§ **YOUR INSTRUCTIONS**: Only the lines from the one containing "ring mcp: (640, 253)" to the end of the data are wanted; print them exactly as they appear.

SUPPLIED INFORMATION section start

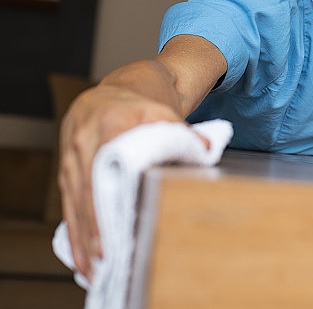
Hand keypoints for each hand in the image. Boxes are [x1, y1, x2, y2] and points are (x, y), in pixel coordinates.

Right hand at [58, 84, 189, 280]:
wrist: (119, 86)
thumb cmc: (144, 101)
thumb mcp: (166, 110)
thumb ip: (185, 132)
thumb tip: (206, 149)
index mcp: (111, 121)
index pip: (109, 164)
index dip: (109, 197)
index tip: (115, 224)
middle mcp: (86, 137)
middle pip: (88, 187)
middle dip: (94, 226)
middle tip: (104, 257)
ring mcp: (72, 152)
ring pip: (74, 198)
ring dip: (83, 235)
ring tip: (92, 266)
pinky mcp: (66, 165)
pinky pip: (67, 199)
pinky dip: (75, 227)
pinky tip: (81, 252)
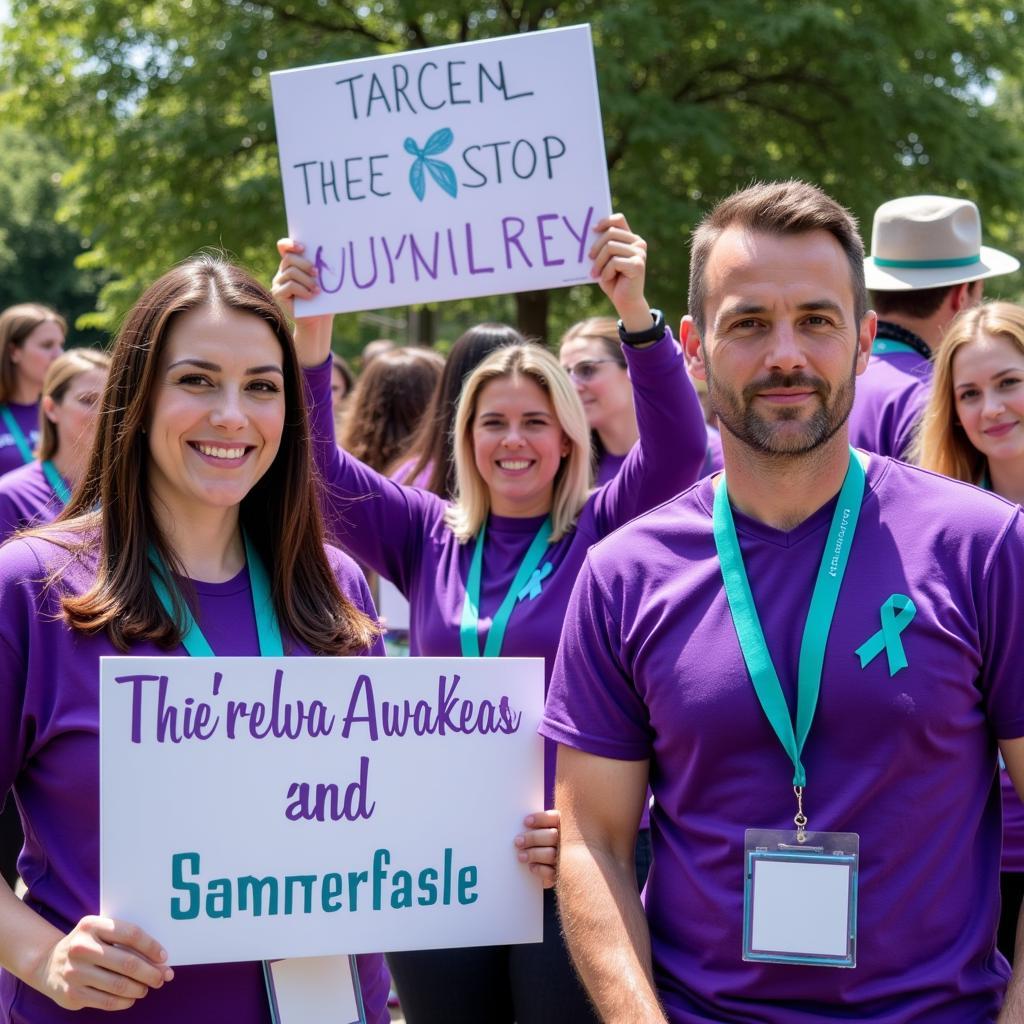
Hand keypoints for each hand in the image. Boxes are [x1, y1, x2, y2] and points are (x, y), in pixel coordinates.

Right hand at [33, 915, 172, 1011]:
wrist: (48, 963)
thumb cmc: (88, 945)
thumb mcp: (101, 933)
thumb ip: (126, 942)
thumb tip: (161, 961)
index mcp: (92, 925)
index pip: (131, 934)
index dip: (151, 947)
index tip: (164, 957)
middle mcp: (80, 947)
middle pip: (127, 962)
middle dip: (150, 972)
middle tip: (162, 977)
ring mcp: (74, 972)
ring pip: (118, 984)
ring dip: (139, 988)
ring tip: (147, 988)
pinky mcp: (71, 994)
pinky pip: (106, 1001)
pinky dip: (124, 1001)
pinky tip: (131, 998)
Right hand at [272, 238, 334, 367]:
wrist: (318, 319)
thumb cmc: (322, 299)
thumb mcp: (322, 281)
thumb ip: (320, 268)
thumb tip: (331, 255)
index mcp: (292, 264)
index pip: (283, 247)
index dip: (290, 244)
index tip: (303, 247)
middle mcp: (282, 271)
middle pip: (289, 259)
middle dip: (305, 264)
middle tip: (317, 273)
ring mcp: (278, 282)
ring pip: (290, 273)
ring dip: (307, 280)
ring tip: (317, 290)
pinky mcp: (278, 294)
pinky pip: (289, 286)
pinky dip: (302, 290)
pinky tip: (311, 296)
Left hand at [514, 809, 559, 888]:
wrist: (554, 868)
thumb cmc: (542, 844)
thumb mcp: (543, 832)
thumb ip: (536, 827)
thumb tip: (517, 823)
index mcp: (563, 826)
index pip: (556, 818)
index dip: (541, 819)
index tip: (525, 822)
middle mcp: (567, 842)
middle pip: (552, 836)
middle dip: (533, 838)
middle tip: (518, 841)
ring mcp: (566, 859)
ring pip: (550, 854)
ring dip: (533, 854)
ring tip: (520, 856)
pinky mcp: (561, 875)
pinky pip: (552, 872)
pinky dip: (540, 869)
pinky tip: (531, 867)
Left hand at [588, 214, 649, 331]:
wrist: (625, 302)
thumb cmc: (613, 280)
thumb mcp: (605, 260)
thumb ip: (602, 247)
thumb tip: (588, 234)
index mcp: (630, 238)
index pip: (618, 220)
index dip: (605, 221)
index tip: (592, 231)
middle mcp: (638, 242)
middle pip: (610, 233)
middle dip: (596, 247)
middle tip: (589, 260)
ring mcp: (640, 253)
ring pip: (610, 247)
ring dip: (599, 263)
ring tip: (596, 274)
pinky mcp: (638, 264)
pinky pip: (614, 262)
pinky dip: (606, 272)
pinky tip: (607, 279)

SUPPLIED INFORMATION section end

§ **WORKED SOLUTION**:
ring mcp: (640, 253)
ring pip: (610, 247)
ring dip: (599, 263)
ring tip: (596, 274)
pinky mcp: (638, 264)
pinky pip: (614, 262)
pinky dip: (606, 272)
pinky tip: (607, 279)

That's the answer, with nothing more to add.